(Source data begins)

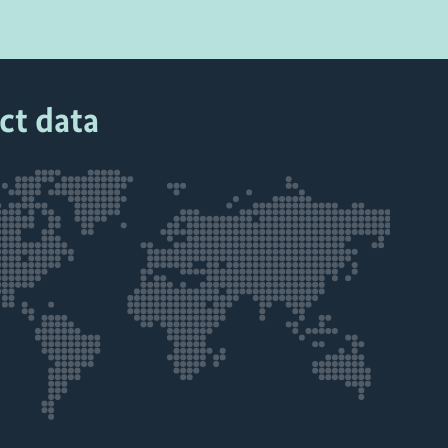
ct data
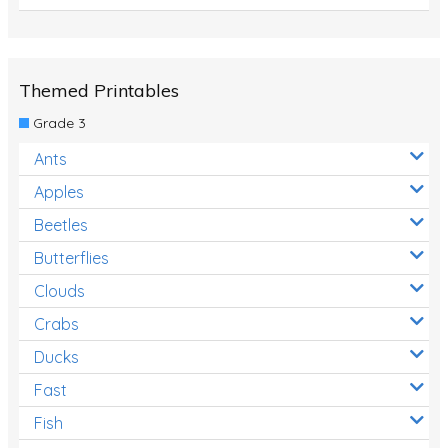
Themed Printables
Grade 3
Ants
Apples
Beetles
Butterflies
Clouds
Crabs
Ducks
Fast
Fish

(Source data ends)

# [What to produce]
Quote every line of text from the listing above word for word, and leave the pictures out of your answer.

# [Response]
ct data
Themed Printables
Grade 3
Ants
Apples
Beetles
Butterflies
Clouds
Crabs
Ducks
Fast
Fish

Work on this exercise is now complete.